Hull scored 26 goals with Calgary before being traded to St. Louis during the 1987-88 season.

It was with the Blues that the blond-haired Hull became known as "The Golden Brett," a takeoff of his father's nickname, "The Golden Jet." In 10-plus seasons in St. Louis, Hull scored 527 goals.

He had 72 goals in 1989-90, 86 the following season -- the highest total for a player not named Gretzky -- and 70 goals the next year. His 228 goals over that span trail only Gretzky's three-season total of 250 from 1981-84.

Before the 1998-99 season, Hull signed as a free agent with Dallas and ended the year scoring the Stanley Cup-clinching goal in triple overtime.

"Not only has he had a phenomenal career with his numbers and an MVP award, but he's also won championships," Red Wings coach Dave Lewis said. "And, he's been a star and a spokesman for the league. It's tough to beat what he's done."

Hull is only 5 feet 11 inches, and, although he's listed as 203 pounds, he says he doesn't really know how much he weighs. Perhaps because he hasn't hovered around 200 pounds in years.

"I am not the prototypical professional athlete because I was not blessed with a great body," Hull said. "I may be slow afoot, but my brain is fast. All of my high-twitch muscles are in my head."

His remarks drew chuckles from teammates Nicklas Lidstrom, Pavel Datsyuk, and Curtis Joseph, who were sharing a table with Hull during a post-practice lunch.

"Ah, c'mon," said Datsyuk, who was tied for second in scoring.

"His one-liners are unbelievable," said Boyd Devereaux.

Hull admits he's not "real subtle" but doesn't regret anything he's said.
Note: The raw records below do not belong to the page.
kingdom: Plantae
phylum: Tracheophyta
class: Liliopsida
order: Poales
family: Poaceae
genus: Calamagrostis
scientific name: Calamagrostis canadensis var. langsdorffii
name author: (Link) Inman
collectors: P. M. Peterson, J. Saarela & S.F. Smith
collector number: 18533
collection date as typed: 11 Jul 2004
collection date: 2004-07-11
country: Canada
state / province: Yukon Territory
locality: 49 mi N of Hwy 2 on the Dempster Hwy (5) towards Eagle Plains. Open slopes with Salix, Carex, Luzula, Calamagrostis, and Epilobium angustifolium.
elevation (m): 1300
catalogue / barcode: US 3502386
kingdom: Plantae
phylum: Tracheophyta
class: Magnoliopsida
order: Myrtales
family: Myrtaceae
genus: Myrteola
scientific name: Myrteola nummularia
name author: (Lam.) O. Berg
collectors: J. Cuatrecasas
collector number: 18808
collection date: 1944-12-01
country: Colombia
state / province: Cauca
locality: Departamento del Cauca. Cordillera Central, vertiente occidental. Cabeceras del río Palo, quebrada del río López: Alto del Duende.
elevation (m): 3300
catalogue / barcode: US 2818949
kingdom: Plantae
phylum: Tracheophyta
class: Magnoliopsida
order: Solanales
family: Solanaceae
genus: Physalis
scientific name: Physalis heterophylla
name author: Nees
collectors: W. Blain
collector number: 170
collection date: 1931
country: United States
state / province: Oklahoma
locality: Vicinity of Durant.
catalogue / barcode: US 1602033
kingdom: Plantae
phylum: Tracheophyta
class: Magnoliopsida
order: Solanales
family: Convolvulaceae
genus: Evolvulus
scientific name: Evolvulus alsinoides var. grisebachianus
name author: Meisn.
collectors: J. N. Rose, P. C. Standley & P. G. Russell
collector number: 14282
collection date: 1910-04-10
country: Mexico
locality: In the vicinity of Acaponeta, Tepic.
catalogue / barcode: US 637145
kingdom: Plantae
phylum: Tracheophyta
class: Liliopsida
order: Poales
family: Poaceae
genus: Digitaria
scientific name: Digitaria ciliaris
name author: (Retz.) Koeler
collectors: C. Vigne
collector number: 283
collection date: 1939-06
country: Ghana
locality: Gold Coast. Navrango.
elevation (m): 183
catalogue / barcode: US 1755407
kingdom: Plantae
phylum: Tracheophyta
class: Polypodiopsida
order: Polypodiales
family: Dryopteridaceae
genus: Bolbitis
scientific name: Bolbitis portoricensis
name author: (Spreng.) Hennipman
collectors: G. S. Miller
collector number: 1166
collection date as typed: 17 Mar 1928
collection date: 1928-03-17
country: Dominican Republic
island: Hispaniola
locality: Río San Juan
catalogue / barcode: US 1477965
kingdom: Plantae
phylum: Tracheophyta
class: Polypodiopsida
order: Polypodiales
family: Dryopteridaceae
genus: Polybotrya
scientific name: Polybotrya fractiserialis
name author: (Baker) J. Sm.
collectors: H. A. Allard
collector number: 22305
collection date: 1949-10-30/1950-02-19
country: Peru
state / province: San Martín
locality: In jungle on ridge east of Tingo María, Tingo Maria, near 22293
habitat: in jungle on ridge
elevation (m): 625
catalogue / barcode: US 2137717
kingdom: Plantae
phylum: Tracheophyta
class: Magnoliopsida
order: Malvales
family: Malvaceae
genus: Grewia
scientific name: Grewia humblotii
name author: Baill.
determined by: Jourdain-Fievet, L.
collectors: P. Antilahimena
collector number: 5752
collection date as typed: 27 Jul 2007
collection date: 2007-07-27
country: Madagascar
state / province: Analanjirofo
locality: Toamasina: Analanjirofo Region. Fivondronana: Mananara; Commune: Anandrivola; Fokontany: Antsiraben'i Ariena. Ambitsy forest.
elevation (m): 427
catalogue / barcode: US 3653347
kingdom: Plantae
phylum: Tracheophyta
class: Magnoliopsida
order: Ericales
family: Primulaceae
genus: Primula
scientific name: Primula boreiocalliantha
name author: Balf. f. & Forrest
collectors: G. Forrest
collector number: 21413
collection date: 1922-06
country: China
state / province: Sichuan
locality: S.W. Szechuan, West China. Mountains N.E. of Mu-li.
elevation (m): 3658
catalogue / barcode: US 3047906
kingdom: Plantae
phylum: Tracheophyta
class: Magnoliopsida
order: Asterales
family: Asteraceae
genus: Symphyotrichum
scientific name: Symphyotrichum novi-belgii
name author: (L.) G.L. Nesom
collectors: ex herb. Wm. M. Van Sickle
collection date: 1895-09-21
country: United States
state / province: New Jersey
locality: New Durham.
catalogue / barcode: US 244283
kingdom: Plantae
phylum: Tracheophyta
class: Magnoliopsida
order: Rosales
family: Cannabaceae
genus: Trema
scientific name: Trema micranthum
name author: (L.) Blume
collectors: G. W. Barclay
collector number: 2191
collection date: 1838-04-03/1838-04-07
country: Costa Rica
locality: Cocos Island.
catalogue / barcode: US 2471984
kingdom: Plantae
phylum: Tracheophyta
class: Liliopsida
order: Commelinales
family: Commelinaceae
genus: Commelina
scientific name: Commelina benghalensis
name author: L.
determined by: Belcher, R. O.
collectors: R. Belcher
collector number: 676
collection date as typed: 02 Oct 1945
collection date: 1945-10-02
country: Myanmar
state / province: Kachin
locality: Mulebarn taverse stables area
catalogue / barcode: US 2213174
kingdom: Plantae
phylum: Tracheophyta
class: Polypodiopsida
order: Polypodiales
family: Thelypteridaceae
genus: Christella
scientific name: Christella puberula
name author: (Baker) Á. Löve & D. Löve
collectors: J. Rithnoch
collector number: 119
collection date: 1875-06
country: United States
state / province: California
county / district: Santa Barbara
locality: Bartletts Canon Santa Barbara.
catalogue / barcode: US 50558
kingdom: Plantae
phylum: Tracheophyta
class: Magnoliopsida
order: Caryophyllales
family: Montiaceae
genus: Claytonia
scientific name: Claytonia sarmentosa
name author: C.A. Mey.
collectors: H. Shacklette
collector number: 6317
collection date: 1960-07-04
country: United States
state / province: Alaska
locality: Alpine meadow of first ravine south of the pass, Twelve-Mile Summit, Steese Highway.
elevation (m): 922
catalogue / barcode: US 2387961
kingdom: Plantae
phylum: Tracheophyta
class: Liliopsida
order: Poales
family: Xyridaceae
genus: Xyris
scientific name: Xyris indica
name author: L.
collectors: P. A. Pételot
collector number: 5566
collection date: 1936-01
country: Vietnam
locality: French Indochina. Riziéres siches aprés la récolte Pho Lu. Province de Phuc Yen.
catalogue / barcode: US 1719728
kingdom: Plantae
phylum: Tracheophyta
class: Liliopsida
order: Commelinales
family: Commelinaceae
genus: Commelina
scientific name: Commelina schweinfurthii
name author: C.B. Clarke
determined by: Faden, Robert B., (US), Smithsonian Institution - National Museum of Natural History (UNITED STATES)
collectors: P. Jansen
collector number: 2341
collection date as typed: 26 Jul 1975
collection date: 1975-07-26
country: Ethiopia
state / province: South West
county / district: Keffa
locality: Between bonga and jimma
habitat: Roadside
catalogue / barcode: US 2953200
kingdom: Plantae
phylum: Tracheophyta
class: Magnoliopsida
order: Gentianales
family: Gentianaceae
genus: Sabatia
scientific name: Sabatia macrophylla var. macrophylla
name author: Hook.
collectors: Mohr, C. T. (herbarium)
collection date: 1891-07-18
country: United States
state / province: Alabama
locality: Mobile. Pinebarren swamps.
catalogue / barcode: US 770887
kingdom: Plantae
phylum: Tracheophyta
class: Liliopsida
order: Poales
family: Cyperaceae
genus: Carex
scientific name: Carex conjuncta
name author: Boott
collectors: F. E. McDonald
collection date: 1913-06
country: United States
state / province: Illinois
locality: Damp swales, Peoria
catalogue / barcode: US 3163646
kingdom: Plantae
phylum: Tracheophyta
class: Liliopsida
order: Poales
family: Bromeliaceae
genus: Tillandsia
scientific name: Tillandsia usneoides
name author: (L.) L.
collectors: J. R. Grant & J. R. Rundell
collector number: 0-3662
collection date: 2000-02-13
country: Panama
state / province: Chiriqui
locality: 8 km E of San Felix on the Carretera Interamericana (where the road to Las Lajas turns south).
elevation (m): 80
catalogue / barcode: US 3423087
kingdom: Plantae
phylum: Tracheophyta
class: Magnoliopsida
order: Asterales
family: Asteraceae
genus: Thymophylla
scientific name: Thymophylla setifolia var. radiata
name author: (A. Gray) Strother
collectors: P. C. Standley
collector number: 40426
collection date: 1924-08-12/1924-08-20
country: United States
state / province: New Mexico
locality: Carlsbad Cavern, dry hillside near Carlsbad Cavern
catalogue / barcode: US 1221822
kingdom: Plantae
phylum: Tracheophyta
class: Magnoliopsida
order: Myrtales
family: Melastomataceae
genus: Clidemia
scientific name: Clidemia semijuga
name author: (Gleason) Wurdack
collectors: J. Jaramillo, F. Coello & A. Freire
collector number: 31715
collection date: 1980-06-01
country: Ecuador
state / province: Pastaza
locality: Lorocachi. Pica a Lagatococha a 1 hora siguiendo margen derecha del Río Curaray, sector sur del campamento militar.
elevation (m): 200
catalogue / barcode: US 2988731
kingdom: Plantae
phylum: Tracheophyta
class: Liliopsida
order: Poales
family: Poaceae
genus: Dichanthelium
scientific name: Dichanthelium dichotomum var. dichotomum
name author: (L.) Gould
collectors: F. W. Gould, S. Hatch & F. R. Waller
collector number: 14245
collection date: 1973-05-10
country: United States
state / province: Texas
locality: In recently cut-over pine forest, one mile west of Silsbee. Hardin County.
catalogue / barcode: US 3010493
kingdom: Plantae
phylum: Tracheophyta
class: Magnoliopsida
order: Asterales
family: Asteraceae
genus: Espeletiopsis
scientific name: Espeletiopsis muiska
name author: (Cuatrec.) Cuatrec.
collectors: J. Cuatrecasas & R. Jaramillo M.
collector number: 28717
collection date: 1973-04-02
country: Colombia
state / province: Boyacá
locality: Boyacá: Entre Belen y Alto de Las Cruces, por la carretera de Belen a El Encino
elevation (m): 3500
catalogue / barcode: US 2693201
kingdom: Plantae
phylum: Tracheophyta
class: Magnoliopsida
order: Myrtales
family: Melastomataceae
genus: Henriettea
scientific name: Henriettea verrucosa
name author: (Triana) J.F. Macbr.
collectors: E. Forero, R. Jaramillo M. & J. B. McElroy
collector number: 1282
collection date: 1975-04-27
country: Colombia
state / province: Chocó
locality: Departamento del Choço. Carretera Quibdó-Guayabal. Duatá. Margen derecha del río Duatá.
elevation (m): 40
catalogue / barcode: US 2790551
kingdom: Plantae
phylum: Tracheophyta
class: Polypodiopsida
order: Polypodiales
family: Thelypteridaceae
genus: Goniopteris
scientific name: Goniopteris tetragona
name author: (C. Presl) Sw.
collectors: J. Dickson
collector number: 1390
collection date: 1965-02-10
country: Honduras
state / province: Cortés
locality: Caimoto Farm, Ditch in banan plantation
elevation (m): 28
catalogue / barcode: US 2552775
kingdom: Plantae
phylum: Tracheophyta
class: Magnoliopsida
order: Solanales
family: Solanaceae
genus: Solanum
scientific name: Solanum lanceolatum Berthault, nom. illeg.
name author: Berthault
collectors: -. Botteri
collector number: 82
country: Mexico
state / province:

He has criticized officials and the league, and may be the only professional athlete to ever say his colleagues make too much money.

"It's the owners' fault for not evaluating talent better," Hull said. "When they give somebody $50 million that doesn't deserve it, they end up paying somebody who does deserve it even more."

The issue of player salaries is part of the NHL's looming labor problems. The league's collective bargaining agreement with players expires before next season, and many expect a work stoppage.

"There's no question we're headed for a lockout," Hull said. "There's more I'd like to say, but we're not supposed to really talk about it. You can imagine how tough that is on me."

If the NHL goes on hold for an extended period, Hull may retire. If the contract is settled relatively quickly, he could conceivably play for years and retire as the league's second-leading scorer. Gretzky's record of 894 regular-season goals is safe, but Hull could pass Howe (801) in a few years.

"I never fathomed my career would be like this," Hull said. "When I first started playing for Calgary [in 1986], I just wanted to be able to make the team and stick around. Everything since has been a blur."